Görev maddesi A -> Din-bilim ilişkisi metninde “Birinci ve en önemli misal” diye başlayan paragrafı, temel bilgilerini koruyarak kısa bir madde listesi hâlinde yeniden yazar mısınız?
Görev maddesi B -> Din-bilim ilişkisi metninin “Tarih: 11.05.2020 - 15:31” ile “yorumlayarak izah etmiştir.” arasındaki kısmını (ikisi de dahil), “eserlerinde” yerine “kitaplarında” koyarak değiştirip yeniden verir misiniz?

Alıştırma metni ->

-------

Said Nursi’nin Kur’an ve tevhid ekseninde temellendirdiği din-bilim ilişkisini açıklar mısınız?

Tarih: 11.05.2020 - 15:31 | Güncelleme:

Cevap

Değerli kardeşimiz,

Nursi din-bilim konusunda yukarıda özetlemeye çalıştığımız görüşlerini, yazdığı eserlerinde uygulamış; günümüz insanı için aklî ve bilimsel olmadığı için tenkit edilen ve kabul edilmeyen nakli bilgiler yorumlayarak izah etmiştir.

Birinci ve en önemli misal, bazı ulemanın din adına dünyanın yuvarlaklığıyla ilgili iddialarıdır. Nursi için “muhakkikîn-i İslâm” olan âlimler için yerin yuvarlaklığı konusunda herhangi bir şüphe yoktur. Bu konuda gelenekten misaller vererek Sadeddin Taftazânî ve Seyyid Şerif-i Cürcanî gibi âlimlerin adeta bir “top gibi küreyi ellerinde tutup” her tarafına bakıp inceldiklerini belirtir. Dahası Râzî, İbrahim Hakkı ve Gazâlî’nin de aynı görüşte olduğunu belirtir. Buna rağmen, aklın ve bilimin sonuçlarını değil de, bazı dinî metinlerin “zahirî” ve “aşırı” yorumlarından hareketle” dünyanın yuvarlaklığını “dini koruma bahanesiyle inkâr ve reddetmeyi” dine karşı sadakat değil bilakis, “büyük bir cinayet ve hıyanet” içerisinde olmakla suçlar (Nursi, B.S. Muhakemat, s. 49-50.).

-------

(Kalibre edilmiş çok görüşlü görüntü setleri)
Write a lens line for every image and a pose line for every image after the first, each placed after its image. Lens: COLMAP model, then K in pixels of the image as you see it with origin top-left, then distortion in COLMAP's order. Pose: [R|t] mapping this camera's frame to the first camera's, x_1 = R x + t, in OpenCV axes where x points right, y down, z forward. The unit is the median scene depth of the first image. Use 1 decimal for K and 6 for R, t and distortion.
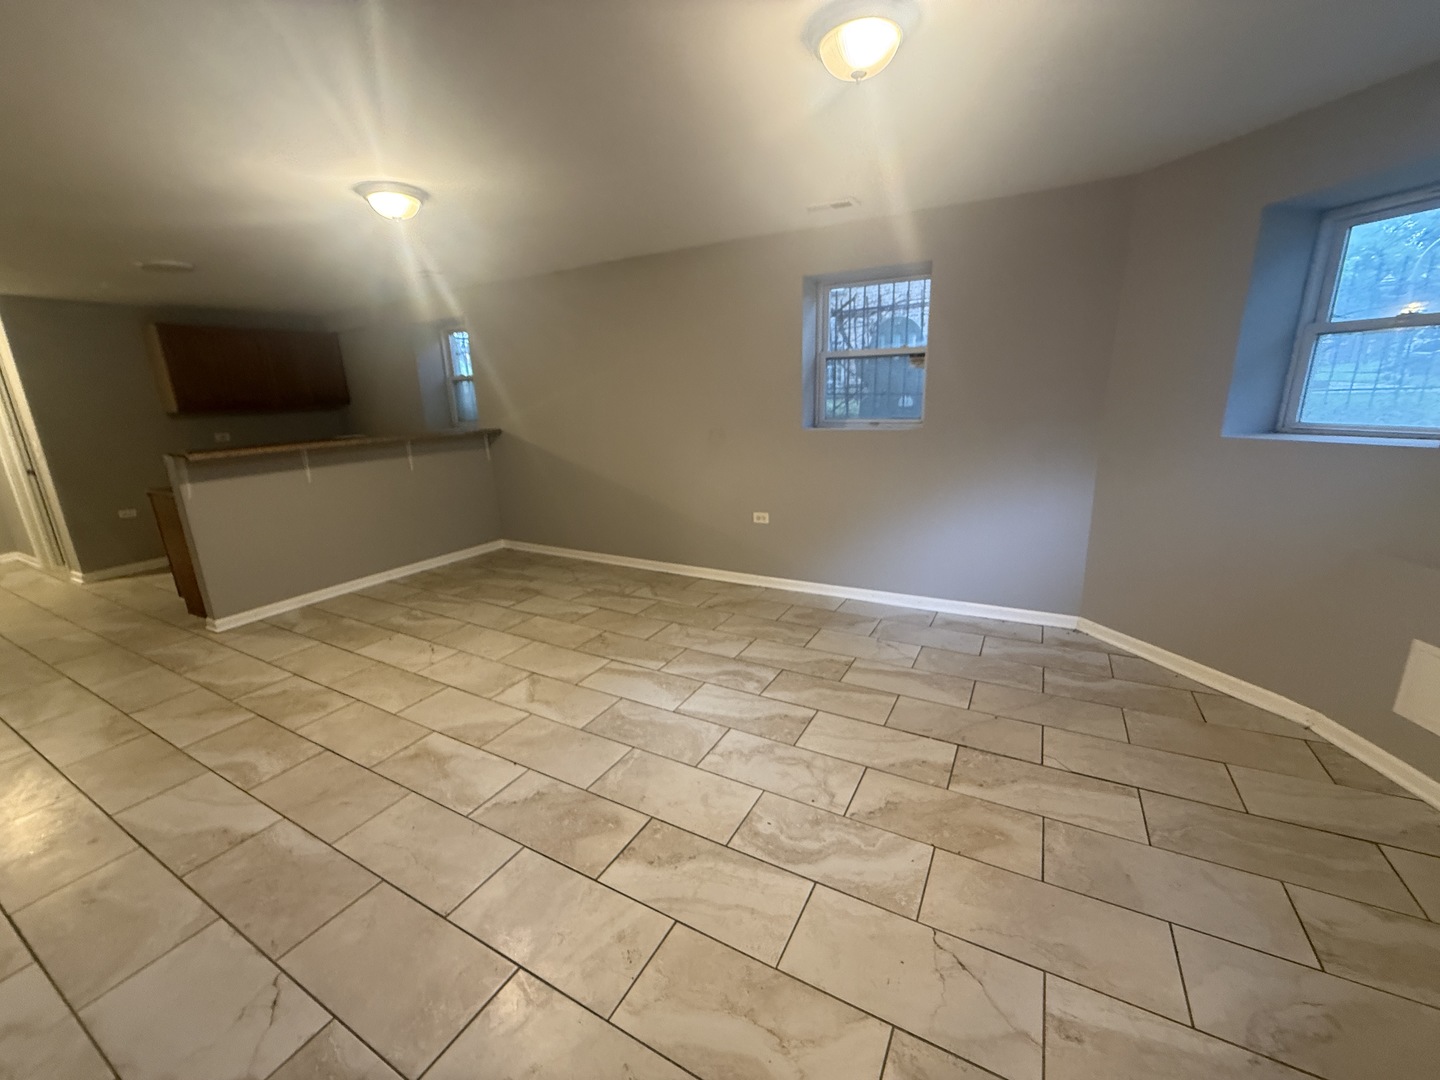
lens RADIAL K [[576.7, 0, 713.2], [0, 576.7, 537.7], [0, 0, 1]] dist [-0.002010, 0.000137]
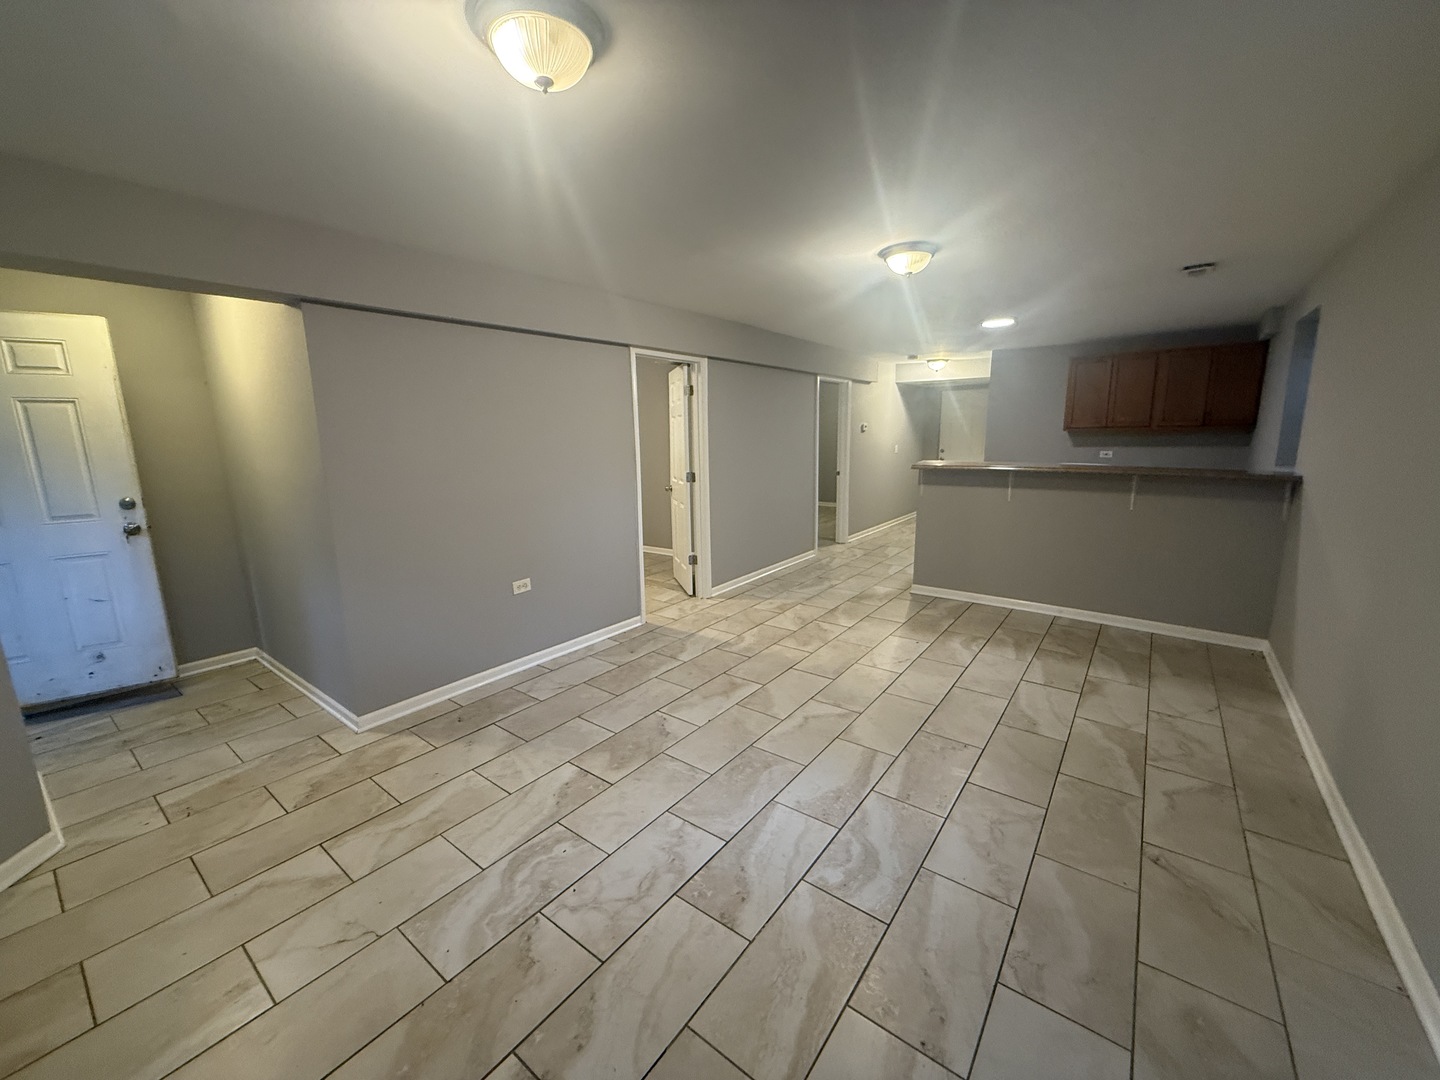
lens RADIAL K [[576.7, 0, 713.2], [0, 576.7, 537.7], [0, 0, 1]] dist [-0.002010, 0.000137]
pose [[-0.146214, 0.217195, -0.965115, 0.683579], [-0.224503, 0.942860, 0.246198, -0.260153], [0.963442, 0.252669, -0.089099, 0.875374]]
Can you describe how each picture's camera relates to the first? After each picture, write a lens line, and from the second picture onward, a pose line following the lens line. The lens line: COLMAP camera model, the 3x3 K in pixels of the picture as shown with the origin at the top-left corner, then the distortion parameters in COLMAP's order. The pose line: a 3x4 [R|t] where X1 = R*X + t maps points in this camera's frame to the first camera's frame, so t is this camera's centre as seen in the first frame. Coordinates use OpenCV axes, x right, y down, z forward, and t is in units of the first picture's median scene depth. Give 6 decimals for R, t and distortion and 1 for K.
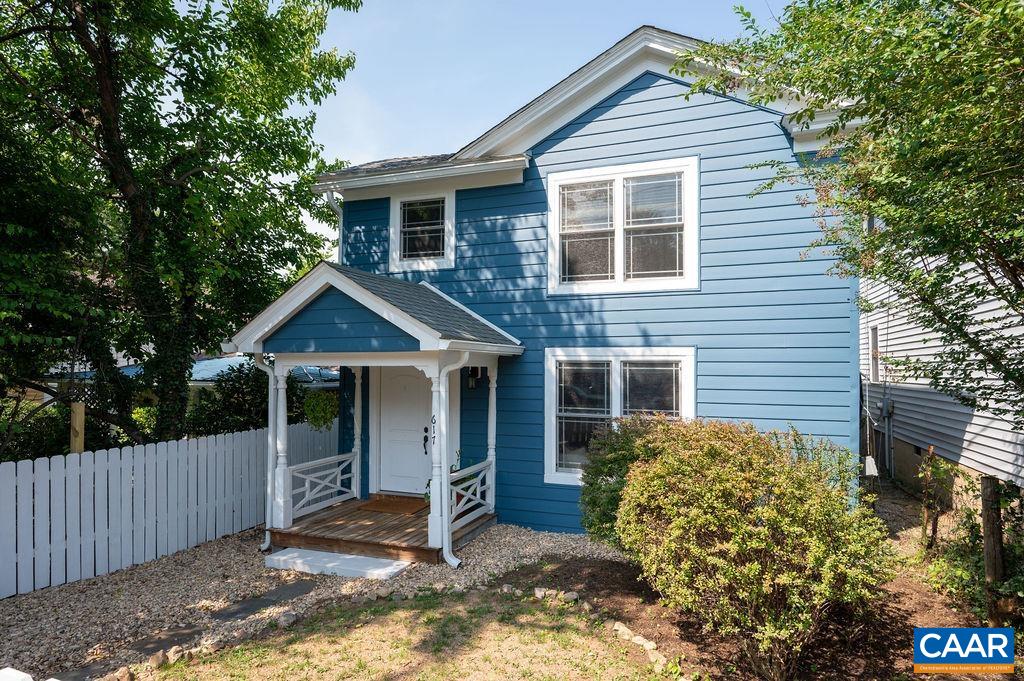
lens RADIAL K [[573.9, 0, 499.4], [0, 573.9, 376.4], [0, 0, 1]] dist [-0.005198, -0.000319]
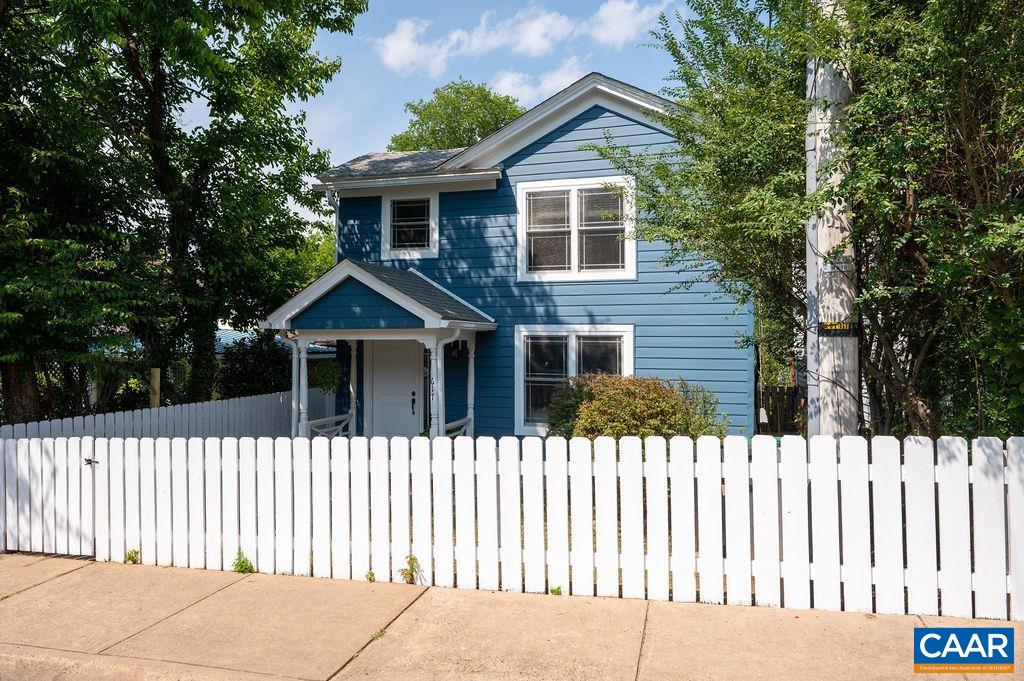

-------

Yazılı yanıt A ->
- İlk ve en önemli örnek, bazı ulemanın din adına dünyanın yuvarlaklığıyla ilgili iddialarıdır.
- Nursi'ye göre “muhakkikîn-i İslâm” olan âlimlerin yerin yuvarlaklığı konusunda hiçbir şüphesi yoktur.
- Nursi, gelenekten örnek olarak Sadeddin Taftazânî ve Seyyid Şerif-i Cürcanî gibi âlimlerin küreyi adeta bir top gibi ellerinde tutup her tarafına baktığını belirtir.
- Râzî, İbrahim Hakkı ve Gazâlî'nin de aynı görüşte olduğunu söyler.
- Aklın ve bilimin sonuçları yerine bazı dinî metinlerin zahirî ve aşırı yorumlarından hareketle dünyanın yuvarlaklığını dini koruma bahanesiyle inkâr etmeyi dine sadakat saymaz; bunu büyük bir cinayet ve hıyanet olarak görür.
- Kaynak: Nursi, B.S. Muhakemat, s. 49-50.

Yazılı yanıt B ->
Tarih: 11.05.2020 - 15:31 | Güncelleme:

Cevap

Değerli kardeşimiz,

Nursi din-bilim konusunda yukarıda özetlemeye çalıştığımız görüşlerini, yazdığı kitaplarında uygulamış; günümüz insanı için aklî ve bilimsel olmadığı için tenkit edilen ve kabul edilmeyen nakli bilgiler yorumlayarak izah etmiştir.